Итак, лишь громадным перевесом политического опыта и искушенности классов-союзников над политическим опытом народных низов можно объяснить односторонний характер свершений этой революции — исключительно в интересах этих классов. Однако то обстоятельство, что эти классы обязаны были Кромвелю подобным развитием событий, они уразумели далеко не сразу. Должно было миновать два столетия, прежде чем они осознали эту истину и, осознав ее, увековечили имя Кромвеля статуей, воздвигнутой перед святая святых национальной истории — парламентом.
Пронизана противоречиями и подлинно героическая, рыцарски благородная борьба Джона Лильберна, которую он вел под знаменем свободы и равенства всех сынов Англии независимо от их сословного и имущественного положения. Однако то обстоятельство, что он в конечном счете связывал демократический идеал с принципом собственности, что прозрение далекого политического будущего им обосновывалось ссылками на предания далекого прошлого или на столь же архаическую феодальную юридическую традицию, с достаточной полнотой обнаруживает меру политической незрелости социальных сил, в нем себя персонифицировавших. И разве не о том же свидетельствует и то печальное для судеб левеллерского движения в целом обстоятельство, что Лильберн и его сподвижники, находясь осенью 1648 г. на вершине своего политического влияния, передоверили Кромвелю и его окружению судьбу «Народного соглашения». Узник королевских казематов, Лильберн и в годы революции оставался по большей части в заточении как «опасный враг» новых хозяев жизни. Однако идеалы, отстаивавшиеся им ценой собственной жизни, не остались бесплодными. Они вошли в сокровищницу освободительной мысли человечества, из которой широко черпали народы, сражавшиеся за свою свободу в Европе и Америке.
О Джерарде Уинстенли как человеке мы знаем слишком мало, но как о мыслителе знаем почти все. И то, что нам известно, потрясает своей загадочностью из-за неожиданной глубины и прозорливости им созданного. Во всяком случае ничего более глубокого и проницательного о характере событий 40-х годов XVII века до него и столетиями после него не сказал ни один историк, ни один мыслитель, к этим событиям обращавшийся. Поистине нужно было спуститься так глубоко в самую гущу жизни наиболее обездоленных масс, чтобы подняться духовно так высоко над всей ученостью своего времени. Однако и то, чему учил Уинстенли, не было лишено глубокой противоречивости. В самом деле, несоединимыми политически и социально являлись по сути коммунистический идеал сельского плебса об уничтожении частной собственности и превращении всех материальных благ в общее достояние и требования мелких хозяев-крестьян об освобождении их собственности от феодальных пут и повинностей. Иными словами, то обстоятельство, что только плебс, лишенный собственности, был в Англии XVII века способен поднять знамя антифеодального аграрного переворота во имя торжества трудовой крестьянской собственности, являлось признаком не силы этого переворота, а его роковой слабости. Цели сельского плебса в революции могли только оттолкнуть массу крестьянства от активных выступлений под знаменем, поднятым диггерами. Иначе говоря, если союз с буржуазией — будь он исторически возможен — сулил бы в тех условиях крестьянству признание его собственности на обрабатываемые наделы, то союз с плебсом ставил с самого начала под угрозу само ее существование. В этом противоречии трагедия и плебса, и крестьянства как класса в этой стране. В этом глубокий трагизм начинания Уинстенли на холме Св. Георгия. Однако это противоречие являлось в такой степени отклонением от исторической нормы, что даже гениальному Уинстенли не дано было его разгадать.
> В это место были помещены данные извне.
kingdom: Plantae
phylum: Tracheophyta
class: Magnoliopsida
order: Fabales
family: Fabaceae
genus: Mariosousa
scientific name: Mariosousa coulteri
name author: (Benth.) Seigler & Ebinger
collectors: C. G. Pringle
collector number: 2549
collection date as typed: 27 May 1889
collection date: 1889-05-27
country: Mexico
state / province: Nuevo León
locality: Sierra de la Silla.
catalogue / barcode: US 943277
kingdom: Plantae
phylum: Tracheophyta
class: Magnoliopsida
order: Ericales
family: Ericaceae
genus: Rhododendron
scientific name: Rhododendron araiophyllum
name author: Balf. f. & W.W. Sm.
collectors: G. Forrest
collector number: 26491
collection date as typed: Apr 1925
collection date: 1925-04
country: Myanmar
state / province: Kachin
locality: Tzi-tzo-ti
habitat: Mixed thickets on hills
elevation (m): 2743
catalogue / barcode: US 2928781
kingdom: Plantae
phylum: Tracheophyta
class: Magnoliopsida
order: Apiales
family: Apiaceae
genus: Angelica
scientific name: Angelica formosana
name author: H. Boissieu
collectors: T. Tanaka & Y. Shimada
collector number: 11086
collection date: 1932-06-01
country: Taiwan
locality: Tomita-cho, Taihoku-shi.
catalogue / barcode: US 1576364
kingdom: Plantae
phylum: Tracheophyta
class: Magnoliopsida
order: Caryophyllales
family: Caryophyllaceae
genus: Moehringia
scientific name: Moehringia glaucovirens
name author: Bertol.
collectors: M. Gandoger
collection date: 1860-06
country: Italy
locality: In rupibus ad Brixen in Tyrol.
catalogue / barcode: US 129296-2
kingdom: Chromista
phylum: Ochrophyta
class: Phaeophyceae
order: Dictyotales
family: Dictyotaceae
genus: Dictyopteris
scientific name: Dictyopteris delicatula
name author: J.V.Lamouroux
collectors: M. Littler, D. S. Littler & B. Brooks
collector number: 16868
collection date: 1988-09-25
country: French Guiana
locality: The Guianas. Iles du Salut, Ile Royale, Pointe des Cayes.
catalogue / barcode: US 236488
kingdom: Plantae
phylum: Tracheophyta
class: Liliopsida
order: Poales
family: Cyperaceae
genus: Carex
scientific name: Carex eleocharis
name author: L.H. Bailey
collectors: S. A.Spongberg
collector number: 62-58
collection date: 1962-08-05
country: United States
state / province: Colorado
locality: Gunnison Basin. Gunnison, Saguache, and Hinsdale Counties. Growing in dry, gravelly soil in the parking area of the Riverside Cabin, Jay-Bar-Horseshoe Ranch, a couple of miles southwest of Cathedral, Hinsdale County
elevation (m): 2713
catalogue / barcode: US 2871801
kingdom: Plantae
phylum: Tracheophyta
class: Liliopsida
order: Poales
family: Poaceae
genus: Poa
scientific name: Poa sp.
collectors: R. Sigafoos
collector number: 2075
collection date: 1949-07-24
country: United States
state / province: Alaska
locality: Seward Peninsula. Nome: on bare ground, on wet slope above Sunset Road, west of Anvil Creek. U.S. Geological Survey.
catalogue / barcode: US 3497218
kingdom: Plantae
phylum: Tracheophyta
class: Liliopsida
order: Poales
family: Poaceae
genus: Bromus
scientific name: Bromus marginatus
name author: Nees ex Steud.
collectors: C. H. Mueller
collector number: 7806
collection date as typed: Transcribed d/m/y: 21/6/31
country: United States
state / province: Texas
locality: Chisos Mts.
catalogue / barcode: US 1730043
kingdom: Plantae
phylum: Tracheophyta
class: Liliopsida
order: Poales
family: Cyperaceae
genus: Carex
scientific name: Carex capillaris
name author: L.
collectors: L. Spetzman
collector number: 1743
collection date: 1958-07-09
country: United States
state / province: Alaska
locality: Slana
Имени Уинстенли пока что не найти на мраморе национальных памятников Англии. Но в память человечества его имя вписано навечно наряду с именами величайших социальных мыслителей и борцов за свободу человечества.
Как известно, новое прочтение истории Тридцатилетней войны (1618–1648) в том и заключается, что в ней усматривают военный конфликт двух цивилизаций, находившихся не только в политическом, но и в идеологическом противостоянии. Суть его вкратце сводится к следующему. Согласно этой концепции, воплощением государственности — наследия ренессансной теории и практики, окрашенной протестантизмом, — являлись Соединенные провинции; им противостоял другой тип государственности, вдохновлявшейся идеологией контрреформации, воплощенной в политике Испании. Разумеется, было бы примером упрощенчества усмотреть в этой войне только конфликт между странами — поборницами капитализма, с одной стороны, и старого порядка — с другой. Коалиции воюющих государств формировались по линиям, весьма и весьма касательным к указанному водоразделу. Тем не менее в своей подоснове смутно прогреваемых общественно-экономических интересов, может быть даже как историческое предсказание, указанный водораздел несомненно уже присутствовал и давал о себе знать (см.: Polišensky J. V . The Thirty Years War. Berkley, 1971. P. 9).